Deadly Happenstance

A day after the loss of a crew aboard the B-17 THE RECKLESS MOUNTAIN BOYS on May 7, 1943, several crews from the 63rd Bomb Squadron were sent out on reconnaissance missions. All but one crew returned to base.

Captain Robert N. Keatts was flying FIGHTIN SWEDE along the northeast coast of New Guinea when his crew spotted two Japanese “sea trucks” heading for Madang at 0900 hours. After the war, it was discovered that the ships were on the last leg of their journey from Japan and carried reinforcements, food and the 11th Airfield Construction Unit. Because of the valuable cargo aboard the convoy, it was covered from the air by 11 Sentai, a Japanese fighter unit. At the time of Keatts’ report about the ships, the Oscar fighters were hidden by dense clouds. It wasn’t long before FIGHTIN SWEDE was jumped by three Oscars as it flew out of the cloud cover. A fight was on.

After being hit in both engines by the fighters, Keatts made evasive maneuvers in order to escape from the Oscars.
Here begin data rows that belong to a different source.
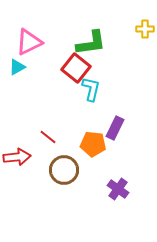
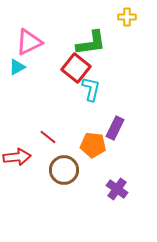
yellow cross: moved 18 px left, 12 px up
orange pentagon: moved 1 px down
purple cross: moved 1 px left
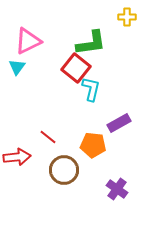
pink triangle: moved 1 px left, 1 px up
cyan triangle: rotated 24 degrees counterclockwise
purple rectangle: moved 4 px right, 5 px up; rotated 35 degrees clockwise
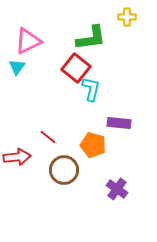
green L-shape: moved 5 px up
purple rectangle: rotated 35 degrees clockwise
orange pentagon: rotated 10 degrees clockwise
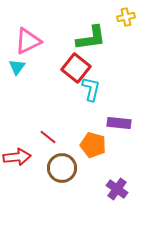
yellow cross: moved 1 px left; rotated 12 degrees counterclockwise
brown circle: moved 2 px left, 2 px up
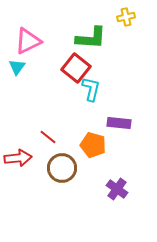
green L-shape: rotated 12 degrees clockwise
red arrow: moved 1 px right, 1 px down
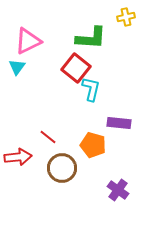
red arrow: moved 1 px up
purple cross: moved 1 px right, 1 px down
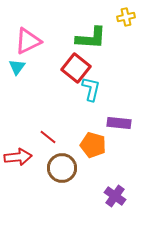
purple cross: moved 3 px left, 6 px down
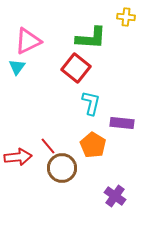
yellow cross: rotated 18 degrees clockwise
cyan L-shape: moved 14 px down
purple rectangle: moved 3 px right
red line: moved 9 px down; rotated 12 degrees clockwise
orange pentagon: rotated 15 degrees clockwise
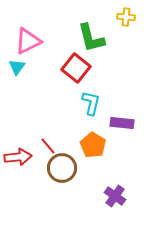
green L-shape: rotated 72 degrees clockwise
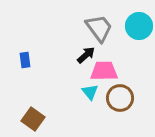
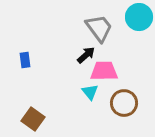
cyan circle: moved 9 px up
brown circle: moved 4 px right, 5 px down
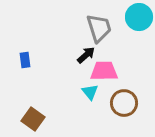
gray trapezoid: rotated 20 degrees clockwise
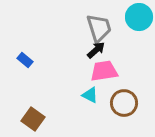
black arrow: moved 10 px right, 5 px up
blue rectangle: rotated 42 degrees counterclockwise
pink trapezoid: rotated 8 degrees counterclockwise
cyan triangle: moved 3 px down; rotated 24 degrees counterclockwise
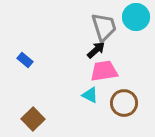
cyan circle: moved 3 px left
gray trapezoid: moved 5 px right, 1 px up
brown square: rotated 10 degrees clockwise
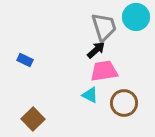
blue rectangle: rotated 14 degrees counterclockwise
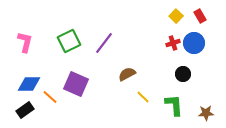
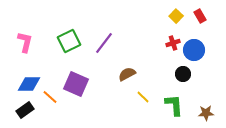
blue circle: moved 7 px down
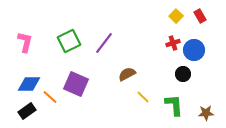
black rectangle: moved 2 px right, 1 px down
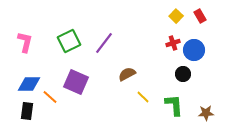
purple square: moved 2 px up
black rectangle: rotated 48 degrees counterclockwise
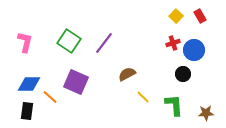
green square: rotated 30 degrees counterclockwise
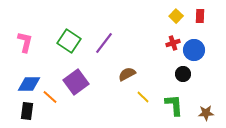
red rectangle: rotated 32 degrees clockwise
purple square: rotated 30 degrees clockwise
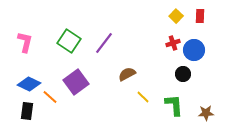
blue diamond: rotated 25 degrees clockwise
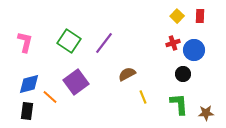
yellow square: moved 1 px right
blue diamond: rotated 40 degrees counterclockwise
yellow line: rotated 24 degrees clockwise
green L-shape: moved 5 px right, 1 px up
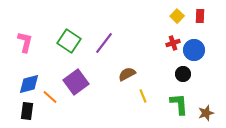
yellow line: moved 1 px up
brown star: rotated 14 degrees counterclockwise
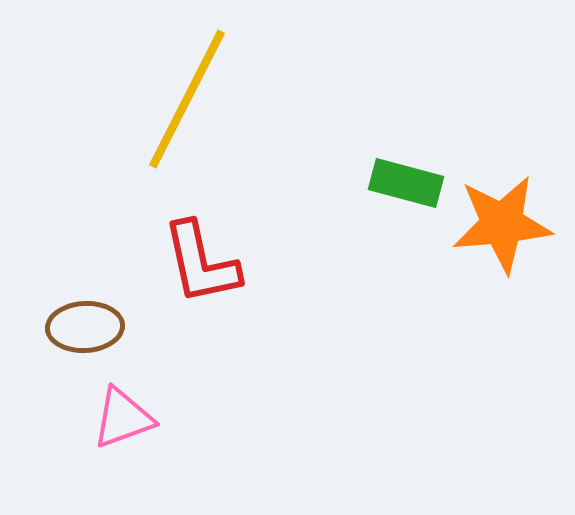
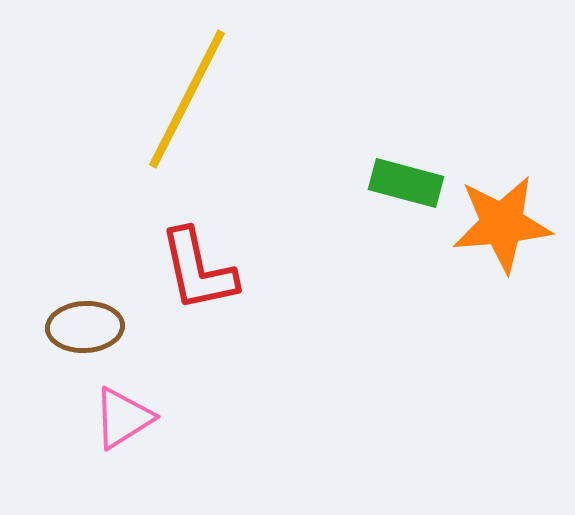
red L-shape: moved 3 px left, 7 px down
pink triangle: rotated 12 degrees counterclockwise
For a short time, it looked like FIGHTIN SWEDE would steer clear of disaster. In a split second, that changed when the B-17 was rammed by Sgt. Tadao Oda. Both aircraft exploded and plunged into the sea. It wasn’t until sometime after World War II ended that anyone knew the fate of FIGHTIN SWEDE’s crew.
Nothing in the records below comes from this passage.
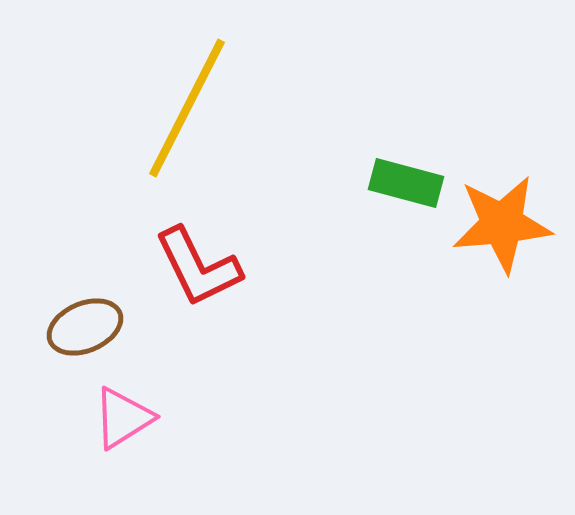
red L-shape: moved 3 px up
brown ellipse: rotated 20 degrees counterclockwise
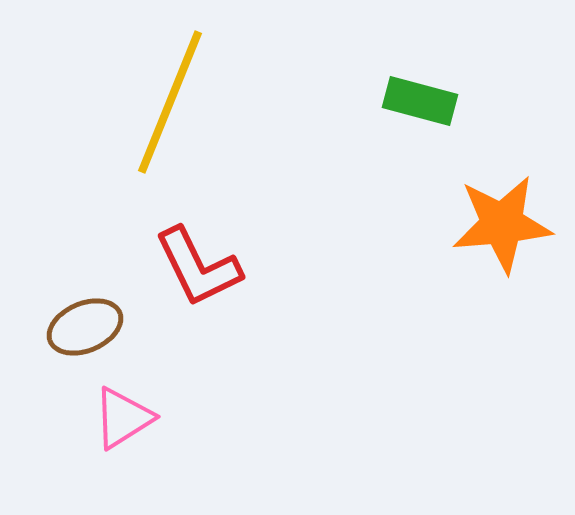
yellow line: moved 17 px left, 6 px up; rotated 5 degrees counterclockwise
green rectangle: moved 14 px right, 82 px up
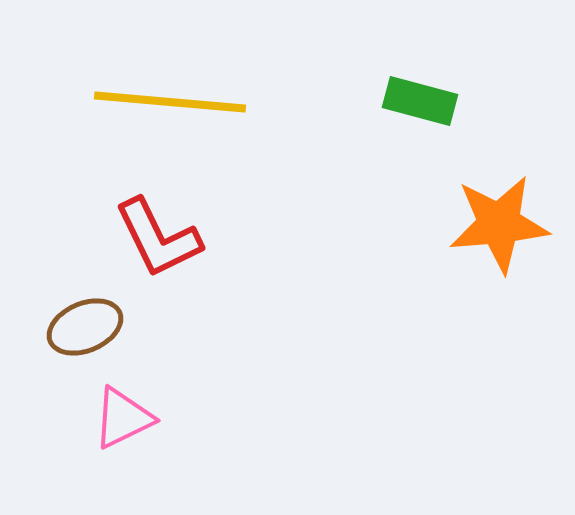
yellow line: rotated 73 degrees clockwise
orange star: moved 3 px left
red L-shape: moved 40 px left, 29 px up
pink triangle: rotated 6 degrees clockwise
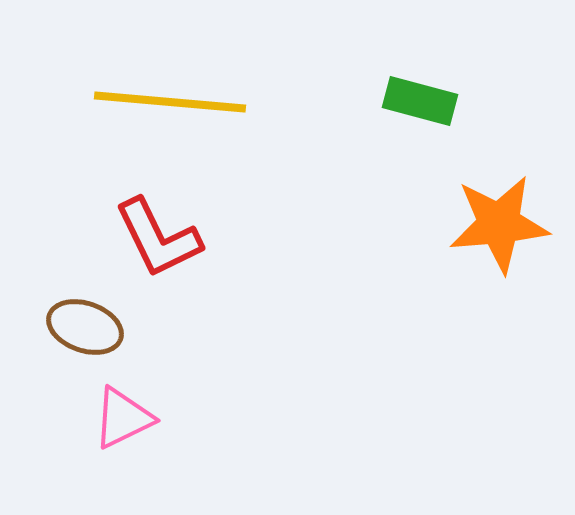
brown ellipse: rotated 42 degrees clockwise
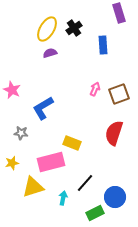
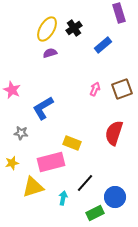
blue rectangle: rotated 54 degrees clockwise
brown square: moved 3 px right, 5 px up
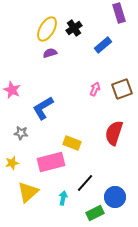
yellow triangle: moved 5 px left, 5 px down; rotated 25 degrees counterclockwise
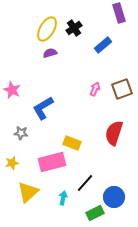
pink rectangle: moved 1 px right
blue circle: moved 1 px left
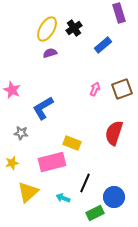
black line: rotated 18 degrees counterclockwise
cyan arrow: rotated 80 degrees counterclockwise
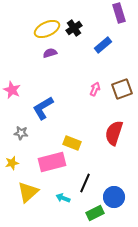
yellow ellipse: rotated 35 degrees clockwise
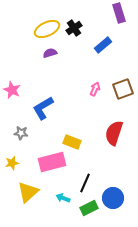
brown square: moved 1 px right
yellow rectangle: moved 1 px up
blue circle: moved 1 px left, 1 px down
green rectangle: moved 6 px left, 5 px up
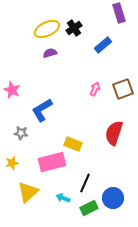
blue L-shape: moved 1 px left, 2 px down
yellow rectangle: moved 1 px right, 2 px down
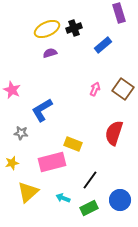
black cross: rotated 14 degrees clockwise
brown square: rotated 35 degrees counterclockwise
black line: moved 5 px right, 3 px up; rotated 12 degrees clockwise
blue circle: moved 7 px right, 2 px down
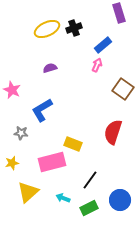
purple semicircle: moved 15 px down
pink arrow: moved 2 px right, 24 px up
red semicircle: moved 1 px left, 1 px up
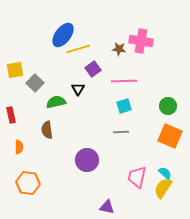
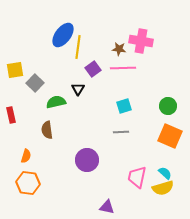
yellow line: moved 2 px up; rotated 65 degrees counterclockwise
pink line: moved 1 px left, 13 px up
orange semicircle: moved 7 px right, 9 px down; rotated 16 degrees clockwise
yellow semicircle: rotated 140 degrees counterclockwise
During the war, Oda had talked with other pilots regularly about how difficult it was to bring down the B-17. Ramming the plane seemed to be an ideal solution, although, in this case, it didn’t work out as he would have preferred since Keatts had already radioed a message about the convoy sighting. Not long after the Oscar and B-17 went down, nine B-25s from the 3rd Bomb Group arrived with eight RAAF Beaufighters and a P-38 escort. The Allied planes went to work, sinking the “sea trucks” and, in the process of doing so, they took out the 11th Airfield Construction Unit.

Oda was posthumously awarded a double promotion to Second Lieutenant as well as given a commendation. The 63rd Bomb Squadron was left reeling after the sudden loss of two crews in two days.